‘Indeed, Bertha,’ said Phœbe, with a smile on her tremulous lip, ‘it is very odd, but I don’t think I was afraid; there was a feeling of shadowing Wings that left no room for terror.’
‘That enabled you to think and act?’ asked Miss Fennimore.
‘I didn’t think; it came to me,’ said Phœbe. ‘Pray, let me go; Bertha dear, you had better go to bed. Pray lie down, Miss Fennimore.’
She moved slowly away, her steps still unsteady and her cheeks colourless, but the sweet light of thankfulness on her face; while Bertha said, in her moralizing tone, ‘It is a curious study to see Phœbe taking her own steady nerves and power of resource for something external to herself, and being pious about it.’
Miss Fennimore was not gratified by her apt pupil’s remark. ‘If Phœbe’s conduct do not fill you with reverence, both for her and that which actuates her, I can only stand astonished,’ she said.
Bertha turned away, and erected her eyebrows.
No one could go to bed, and before five o’clock Phœbe came down, dressed for the day, and set to work with the butler and the inventory of the plate to draw up an account of the losses. Not merely the plate in common use was gone, but the costly services and ornaments that had been the glory of old Mr. Fulmort’s heart; and the locks had not been broken but opened with a key; the drawing-rooms had been rifled of their expensive bijouterie, and the foray would have been completely successful had it included the jewels. There were no marks of a violent entrance; windows and doors were all fastened as usual, with the single exception of the back door, which was found ajar, but with no traces of having been opened in an unusual manner, though the heavy bolts and bars would have precluded an entrance from the outside even with a false key.
Early in the day, Mervyn returned with the superintendent of police. He was still too much excited to rest, and his heavy tread re-echoed from floor to floor, as he showed the superintendent round the house, calling his sister or the servants to corroborate his statements, or help out his account of what he had hardly seen or comprehended. Thus he came to Phœbe for her version of the affair in the gallery, of which he only knew his own share—the noise that had roused him, the sight of the burglar, the sudden darkness, the report of the pistol; and the witness of his danger—the bullet—was in the wall nearly where his head had been. When Phœbe had answered his questions, he gazed at her, and exclaimed—‘Hallo! why, Phœbe, it seems that but for you, Parson Robert would be in possession here!’ and burst into a strange nervous laugh, ending by coming to her and giving a hearty kiss to her forehead, ere hurrying away to report her evidence to the policeman.

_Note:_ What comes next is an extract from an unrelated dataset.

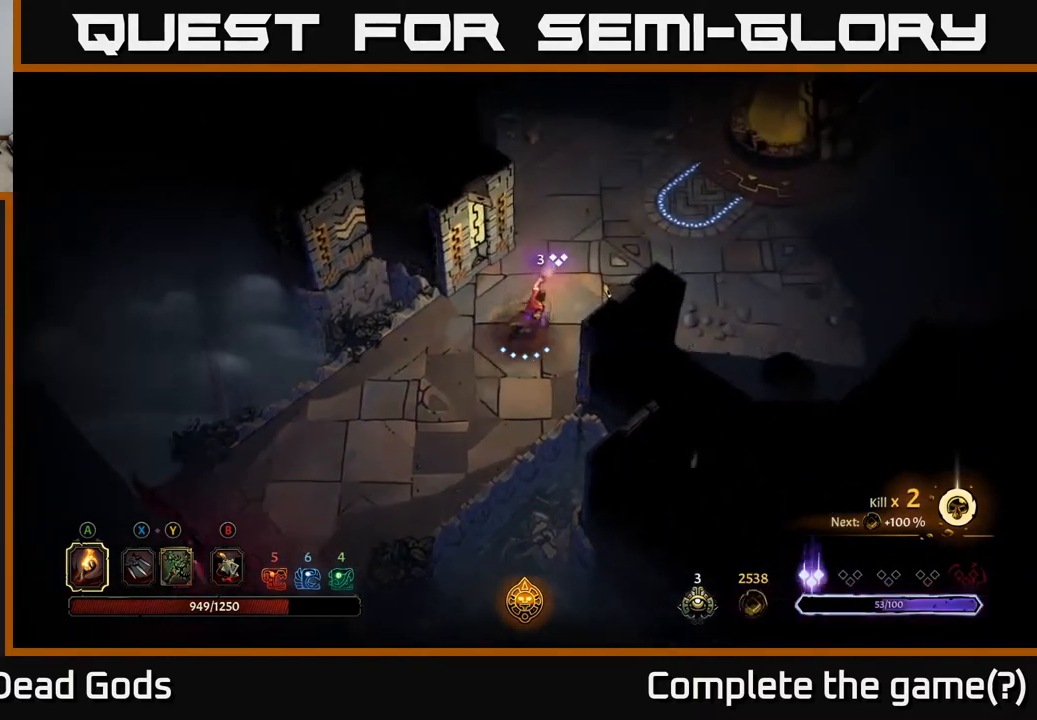
{"buttons": [], "left_stick": "up-right", "right_stick": "center", "events": []}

When all measures had been taken, intelligence sent back to the station, and a search instituted in every direction, Mervyn consented to sit down to breakfast, but talked instead of eating, telling Phœbe that even without her recognition of James Smithson, the former footman, the superintendent would have attributed the burglary to a person familiar with the house,
provided with facsimiles of all the keys, except those of the jewels, as well as sufficiently aware of the habits of the family to make the attempt just before the jewels were to be removed, and when the master was likely to be absent. The appearance of the back door had led to the conclusion that the thieves had been admitted from within; a London detective had therefore been sent for, who was to come in the guise of a clerk from the distillery, bringing down the books to Mr. Fulmort, and Phœbe was forbidden to reveal his true character to any one but Miss Fennimore. So virulently did Mervyn talk of Smithson, that Phœbe was sorry she had recognized him, and became first compassionate, then disconcerted and shocked. She rose to leave the room as the only means of silencing him; he got up to come after her, abusing the law because house-breaking was not a hanging matter, his face growing more purple with passion every moment; but his steps suddenly failed, his exclamation transferred his fury to his own giddiness, and Phœbe, flying to his side, was only just in time to support him to a couch. It was the worst attack he had yet had, and his doctors coming in the midst of it, used prompt measures to relieve him, and impressed on both him and his sister that everything would depend on perfect quiet and absence from all disturbance; and he was so much exhausted by the reaction of his excitement, loss of blood, and confusion of head, that he attempted little but long fretful sighs when at length he was left to her. After much weariness and discomfort he fell asleep, and Phœbe ventured to creep quietly out of the library to see Miss Charlecote, who was hearing the night’s adventures in the schoolroom. Scarcely, however, had Honor had time to embrace the little heroine, whose conduct had lost nothing in Miss Fennimore’s narration, when a message came from Elverslope. It was the day of the petty sessions, and a notable bad character having been taken up with some suspicious articles upon him, the magistrates were waiting for Mr. Fulmort to make out the committal on his evidence.